- Original film poster
- Directed by: Sam Miller
- Written by: Simon Beaufoy
- Produced by: Stephen Garrett
- Starring: Pete Postlethwaite; Rachel Griffiths; James Thornton; Lennie James; Andy Serkis;
- Cinematography: Witold Stok
- Edited by: Paul Green Elen Pierce Lewis
- Music by: Tim Atack
- Production companies: Capitol Films BBC Films Arts Council of England
- Distributed by: Fox Searchlight Pictures
- Release date: 24 June 1998 (France);
- Running time: 97 minutes
- Country: United Kingdom
- Language: English
- Budget: £2,479,000

= Among Giants =

Among Giants is a 1998 British film directed by Sam Miller and written by Simon Beaufoy. It is set in Yorkshire, and stars Pete Postlethwaite, Rachel Griffiths and James Thornton. The plot came about after Beaufoy was refused permission to make a documentary on electricity pylon painters in Pembrokeshire, and changed to fiction. The script predates that of The Full Monty, but only found a producer in the wake of the earlier film's success.

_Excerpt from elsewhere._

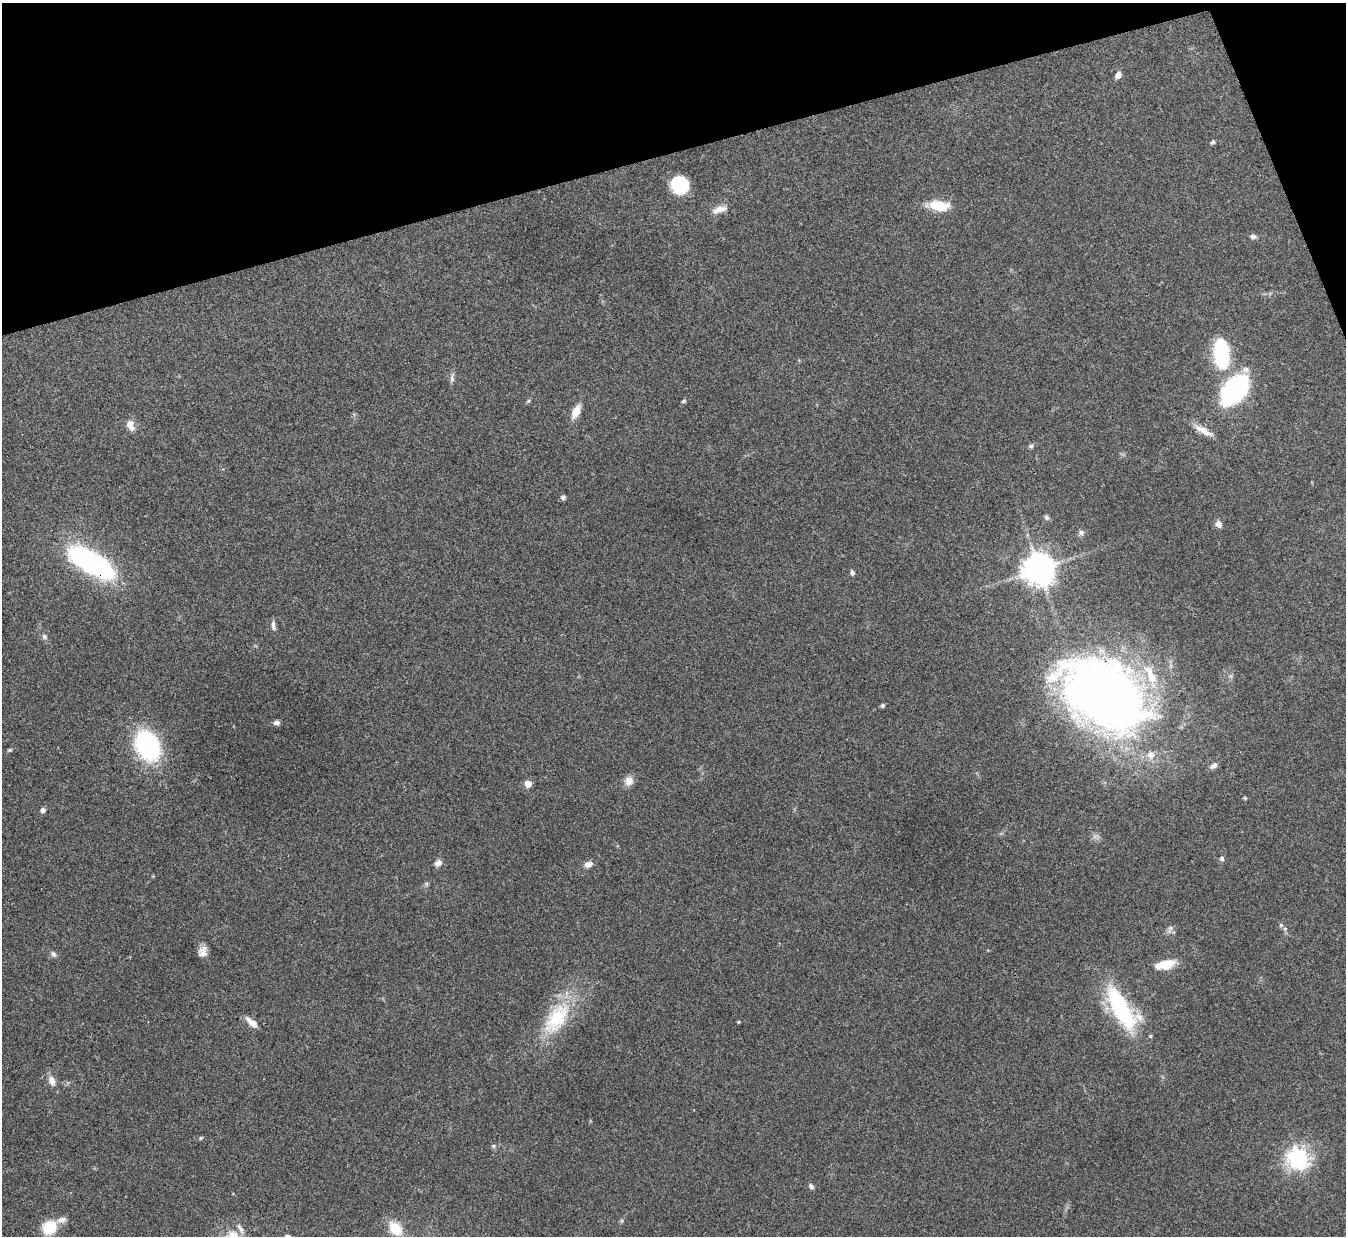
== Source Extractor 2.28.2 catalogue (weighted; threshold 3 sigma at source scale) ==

The practicalities of shooting on electricity pylons, not to mention insurance difficulties, meant that a safer mock-up pylon was made for the actors. This proved unconvincing: Postlethwaite remarked that "I don't believe we are up there, and if you don't sell that shot you don't sell the rest of the pylons," and so some material was re-shot on real pylons after training from Electricity Board climbing experts.

Around the time of the film's release, the Bedford van converted for use as a camper van—dubbed "the shagging wagon" in the film—was stolen and burnt out in Sheffield.

== Plot ==
Ray (played by Pete Postlethwaite) is a middle-aged Sheffield father of two, down on his luck. Separated from his wife, his life revolves around his close friendship with his much younger flatmate Steve (James Thornton) and a passion for climbing.

One summer, the pair and their loose gang of workers gain illicit, cash-in-hand employment painting the electricity pylons of the Yorkshire Moors. Their deadline is tight and their terms of employment precarious, but both are grateful for money and the opportunity to climb daily.

The pattern of life is interrupted by the arrival of footloose Australian backpacker Gerry (Rachel Griffiths). Attractive, and a talented climber, she and Ray fall in love and become a couple despite Steve's apparent interest. This becomes more evident when Ray and Gerry leave Steve to walk back home after drinking at the bar, while the couple share a romantic moment frolicking naked under a wet cooling tower.

Ray harbours some reluctance at Gerry's wild ways, but manages to overcome these to propose marriage. Gerry too is doubtful that her wandering days are over, and wonders if she can live the staid existence on offer, despite her love for Ray. Things come to a head when she and Steve, both clearly affected by the backpacking bug, are caught drinking vodka atop a tall pylon.

Abseiling recklessly to face an angry Ray, she and Steve are fired on the spot.

In a confrontation, Gerry tells Ray that she cannot commit to the relationship, nor be tied down. Meanwhile, Ray's friendship with an increasingly jealous Steve is also in trouble, and the younger man moves out of the flat, planning his own travels to India. He and Gerry have a brief sexual encounter, but back out when they recognise the wrongs of their actions.

Gerry waits on Ray's doorstep, hoping for some form of reconciliation, but is rejected. Upset, and undertaking a solo rock climb, she falls and is hospitalised with serious injuries. As Ray is being told this by an emotional Steve, the pylons are electrified as Ray's gang are still at work, and the crew are lucky to escape without electrocution.

This heralds the end of the summer's work, and their elusive paymaster Derek, the electricity company official, arrives on the scene. He is apologetic at the mistake, but cannot say when the workers will receive their pay.

The film ends on an uncertain note, with Steve departing for India, a recovered Gerry deciding to return to Australia, and Ray left standing on the Moors contemplating his scant options.

== Cast ==
- Pete Postlethwaite as Ray
- Rachel Griffiths as Gerry
- James Thornton as Steve
- Lennie James as Shovel
- Andy Serkis as Bob
- Rob Jarvis as Weasel
- Alan Williams as Frank
- Amanda Burns as line dancer

== Reception ==

Film critic Roger Ebert praised the film with a positive review and three stars, particularly pleased by the performances of Postlethwaite and Griffiths—"when you look at them, you always know how their characters are feeling"—and writing that the film was "thick with atmosphere."

David Stratton of Variety was less complimentary, writing that the film was not "in the same league" as The Full Monty, was predictable, and despite the efforts of the cast, suffered from "less attractive characters, and a rather dull plot."